Great, now I’ll hear the 5 tones as “Hey, y’all, come on down!”

This is similar to parts of the later Rama novels. Earth decides instead of letting people volunteer to just send a bunch of criminals instead :smiley: Australia in space! Don’t let that stop you tho, you just need to find a unique focus or perspective on the idea.

Other than the alien aspect, the premise brings Julian May’s The Many-Colored Land to mind.

Thanks for the replies everyone!

As I said above I make no claims to being a great writer (though I have put a few short stories together and people seemed to like them).

The story itself would be an unashamed space-opera along the lines of ‘The Risen Empire’ if on a larger scale with a few plot-twists and (hopefully) original ideas thrown in.

The main theme is the classic question of the pursuit of power and the effects it has on the people who gain it. Lets just say I’m not a fan of the Star Trek ‘Prime Directive’…

If you’re worried about originality you could browse through The Grand List of Overused Science Fiction Clichés for several hundred examples.

My main gripe with this list is that if everyone took it to heart then there would be absolutely ZERO science fiction ever written by anyone.

It doesn’t matter if it’s been done dozens of times before. If you can write entertainingly, which practically no one included in, for example, a Dozois SF Anthology appears capable of doing, then you’re well ahead of the game even if you use or modify an idea that’s been done before.

If you’re worried about your writing skills you could do worse than consider these short summaries on writing collated by Camy Tang and originally developed by the highly respected David Swain.

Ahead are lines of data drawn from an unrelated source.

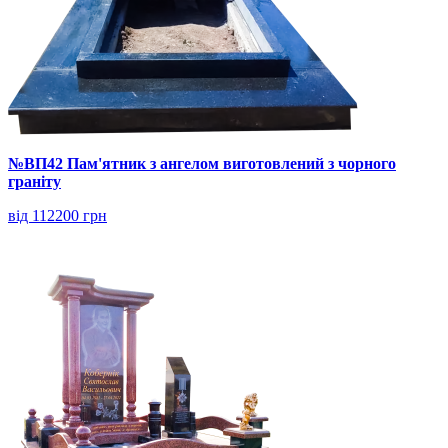
№ВП42 Пам'ятник з ангелом виготовлений з чорного
граніту
від 112200 грн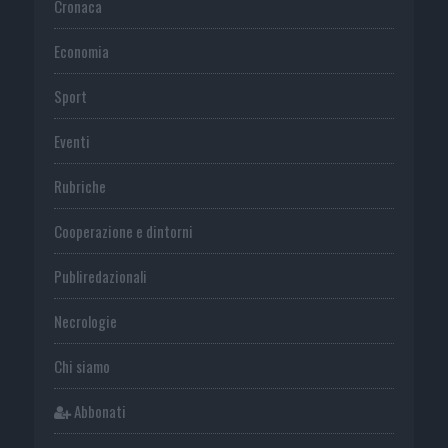
Cronaca
Economia
Sport
Eventi
Rubriche
Cooperazione e dintorni
Publiredazionali
Necrologie
Chi siamo
Abbonati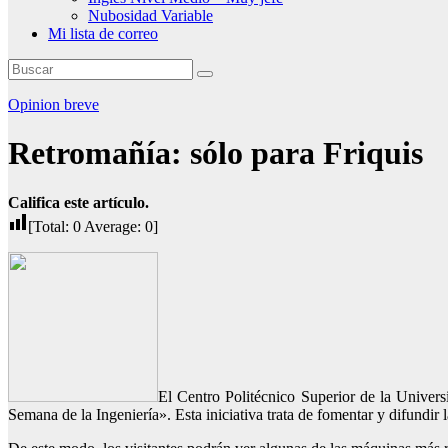
Nubosidad Variable
Mi lista de correo
Opinion breve
Retromañía: sólo para Friquis
Califica este artículo.
[Total:
0
Average:
0
]
El Centro Politécnico Superior de la Univer
Semana de la Ingeniería». Esta iniciativa trata de fomentar y difundir 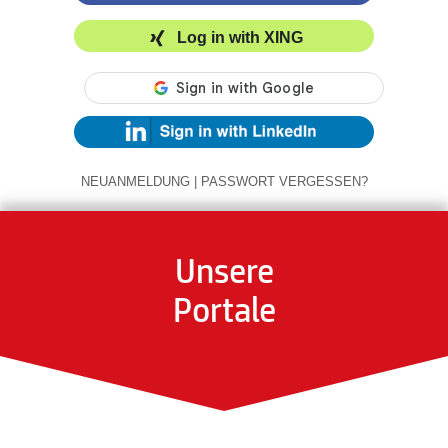
Log in with XING
NEUANMELDUNG
|
PASSWORT VERGESSEN?
Unsere
Portale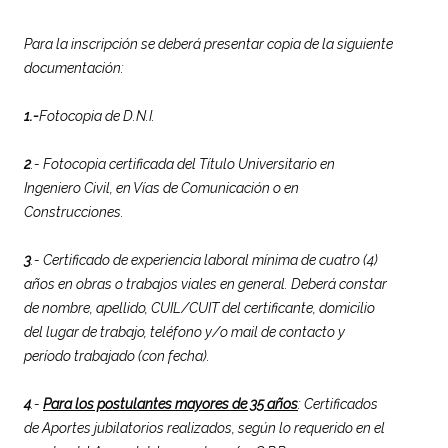
Para la inscripción se deberá presentar copia de la siguiente
documentación:
1.-
Fotocopia de D.N.I.
2
.- Fotocopia certificada del Título Universitario en
Ingeniero Civil, en Vías de Comunicación o en
Construcciones.
3
.- Certificado de experiencia laboral mínima de cuatro (4)
años en obras o trabajos viales en general. Deberá constar
de nombre, apellido, CUIL/CUIT del certificante, domicilio
del lugar de trabajo, teléfono y/o mail de contacto y
período trabajado (con fecha).
4
.-
Para los postulantes mayores de 35 años
: Certificados
de Aportes jubilatorios realizados, según lo requerido en el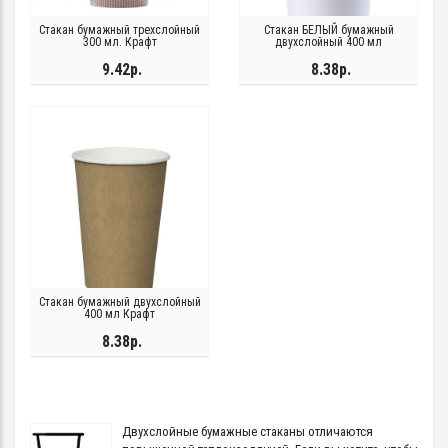
Стакан бумажный трехслойный
Стакан БЕЛЫЙ бумажный
300 мл. Крафт
двухслойный 400 мл
9.42р.
8.38р.
Стакан бумажный двухслойный
400 мл Крафт
8.38р.
Двухслойные бумажные стаканы отличаются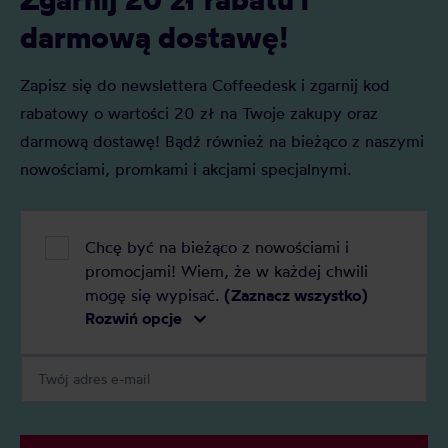
darmową dostawę!
Zapisz się do newslettera Coffeedesk i zgarnij kod
rabatowy o wartości 20 zł na Twoje zakupy oraz
darmową dostawę! Bądź również na bieżąco z naszymi
nowościami, promkami i akcjami specjalnymi.
Chcę być na bieżąco z nowościami i
promocjami! Wiem, że w każdej chwili
mogę się wypisać.
(Zaznacz wszystko)
Rozwiń opcje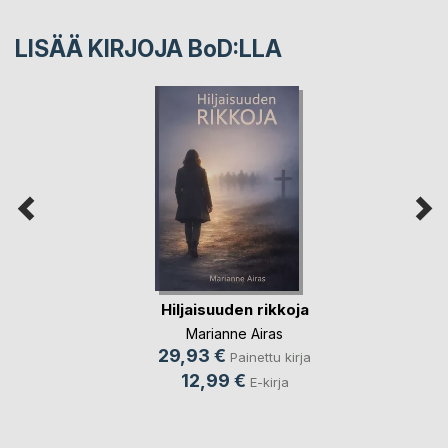
LISÄÄ KIRJOJA B
o
D:LLA
Hiljaisuuden rikkoja
Marianne Airas
29,93 €
Painettu kirja
12,99 €
E-kirja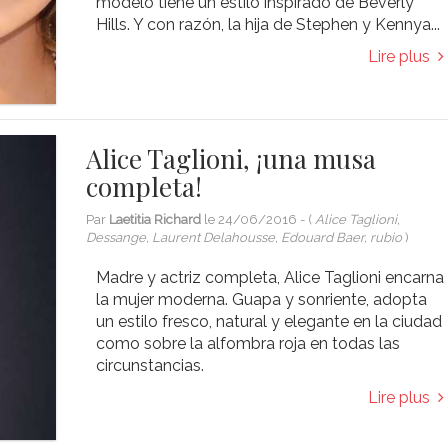
modelo tiene un estilo inspirado de Beverly
Hills. Y con razón, la hija de Stephen y Kennya...
Lire plus
Alice Taglioni, ¡una musa
completa!
Par
Laetitia Richard
le
24/06/2016
- (
Alice Taglioni,
Dessange, Laurent Delahousse, Edouard Baer, rubio
)
Madre y actriz completa, Alice Taglioni encarna
la mujer moderna. Guapa y sonriente, adopta
un estilo fresco, natural y elegante en la ciudad
como sobre la alfombra roja en todas las
circunstancias.
Lire plus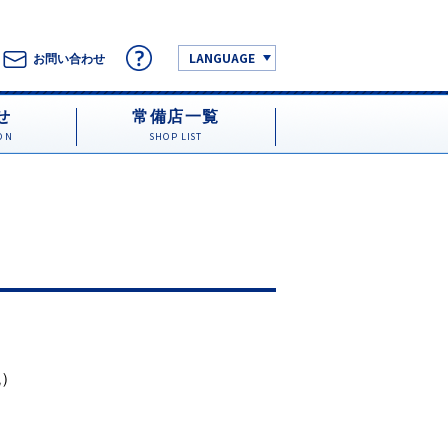
LANGUAGE
お問い合わせ
せ
常備店一覧
ON
SHOP LIST
税）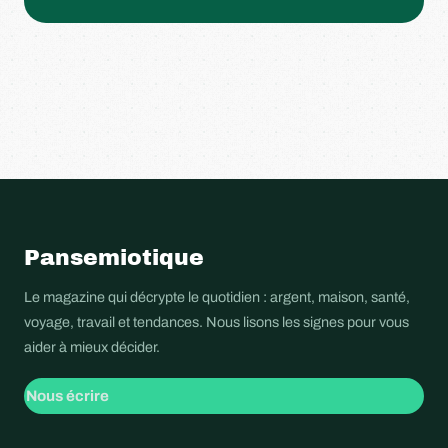
Pansemiotique
Le magazine qui décrypte le quotidien : argent, maison, santé,
voyage, travail et tendances. Nous lisons les signes pour vous
aider à mieux décider.
Nous écrire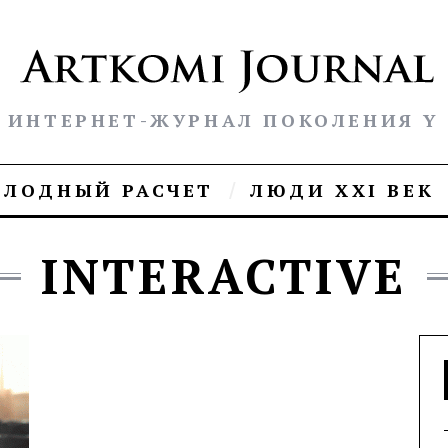
ИНТЕРНЕТ-ЖУРНАЛ ПОКОЛЕНИЯ Y
ОЛОДНЫЙ РАСЧЕТ
ЛЮДИ XXI ВЕК
INTERACTIVE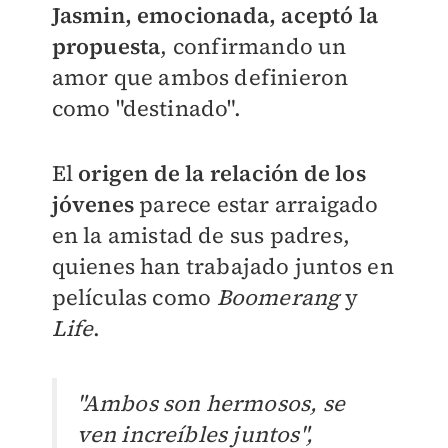
Jasmin, emocionada, aceptó la
propuesta
, confirmando un
amor que ambos definieron
como "destinado".
El
origen de la relación de los
jóvenes
parece estar arraigado
en la amistad de sus padres,
quienes han trabajado juntos en
películas como
Boomerang
y
Life
.
"Ambos son hermosos, se
ven increíbles juntos",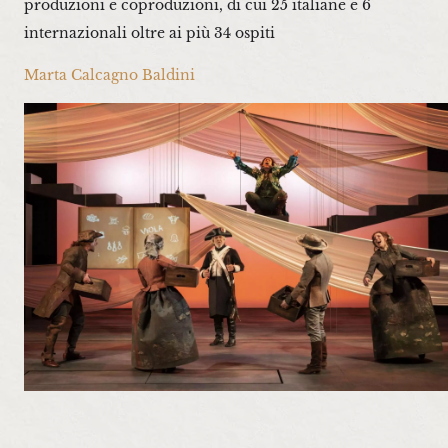
produzioni e coproduzioni, di cui 25 italiane e 6
internazionali oltre ai più 34 ospiti
Marta Calcagno Baldini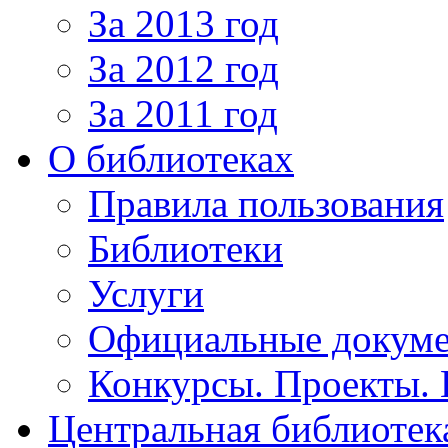
За 2013 год
За 2012 год
За 2011 год
О библиотеках
Правила пользования
Библиотеки
Услуги
Официальные докум
Конкурсы. Проекты.
Центральная библиотек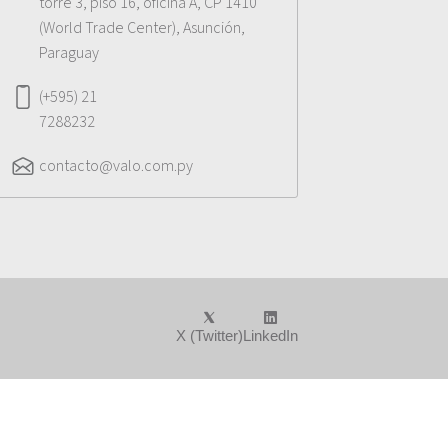
torre 3, piso 16, oficina A, CP 1410
(World Trade Center), Asunción,
Paraguay
(+595) 21
7288232
contacto@valo.com.py
X (Twitter)
LinkedIn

As for accepting an invitation from aliens, no one but the guileless would be silly enough to accept.

I can’t think of anyone really using that specific idea before but if I read the story then I’d be thinking, “Oh, it’s another how humans react to mysterious aliens story.” That theme has been done a lot any if it’s going to get any attention then you need to make it special in other ways. And if it turned out that the aliens were acting mysterious and pushy and then it was a test then I’d probably throw it across the room in disgust at the end.

Does your story involve a cookbook?

Give credit where it’s due – long before this was a Twilight Zone episode, it was a short story by Damon KNight, under the same title. I’ll bet Mr. Knight was pissed that a lot of people thought Rod Serling wrote his story. In his story, by the way, the aliens looked kind of pig-like, sorta like the Star Wars Gammorrean Guards. For the TV show, they put a bald wig on Richard “EEgah”“Jaws” Kiel and gave him a black robe.

The idea of asking folks to come along on a trip was used in the Rama sequels that I’d rather forget about, too.